In the “carrot” scenario, the company grants access to outplacement support as soon it notifies senior leaders of an impending separation.
Outplacement services for Director, VP and C-Suite roles typically include personal discovery, career consulting and one-on-one coaching; tactical support such as resume development and LinkedIn training; collaboration on personalized job search strategies; as well as interview preparation and offer negotiation tips.
While it’s still necessary to complete the appropriate legal agreements and finalize a transition plan, leading with career resources shows good faith and smooths the way for these efforts.
Early access to outplacement is particularly important:
- With departing (or even retiring) C-suite executives
- When separation is a surprise for the individual
- If the notification is done early, leaving weeks or months of employment before a final separation date
- For staff expected to provide training, knowledge transfer or support to others prior to exit
In these instances, outplacement services can lessen the impact of departure, remove unproductive emotions from the transition and create an environment that fosters communication and cooperation.
Focus on Outcomes, Not Time-Based Services
Immediate support is just one important criterion when selecting outplacement services for key executives.
Other considerations for a successful separation include:
- Experienced consultants. Tenured leaders deserve equivalent expertise in their outplacement team, as well as resources who understand the unique challenges that executives face. There’s no substitute for the insights and rapport an experienced outplacement consultant can deliver.
- Outcome-based services. Time-based outplacement heightens the pressure for executives during an already stressful time, and usually expires long before senior leaders land their next opportunity. Outcome-based services provide the same support without time constraints.

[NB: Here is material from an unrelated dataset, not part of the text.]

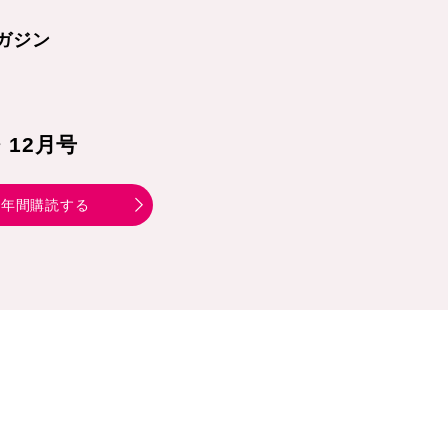
ガジン
1・12月号
年間購読する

- One-on-one support. Many firms rely on webinars and digital tools, when in reality, senior leaders find more benefit in peer-to-peer outplacement engagements. Opportunities for one-on-one coaching let each executive tailor career services to meet their specific goals.
Show Empathy, Dignity and Support
The right approach is especially critical in the current climate. Since the onset of the COVID-19 pandemic last spring, corporate executives have navigated numerous challenges, from pivoting business models and protecting worker safety, to managing through temporary closures and weighing issues of racial justice.
Many took sizable pay cuts to sustain their organizations.
While economic realities may still dictate eliminating some of these key positions, brand-savvy human resources teams (and even corporate boards of directors) should recognize the outsized efforts of key executives during the past few months.
A separation that’s conducted with empathy, dignity and adequate support is critical. Organizations that overlook crisis leadership risk appearing tone-deaf to current employees, potential new hires and even customers.
Every transition presents the opportunity to begin a new course. And while no organization enjoys making difficult choices about their workforce, when respect, compassion and appropriate resources accompany those decisions, it creates greater outcomes for all involved.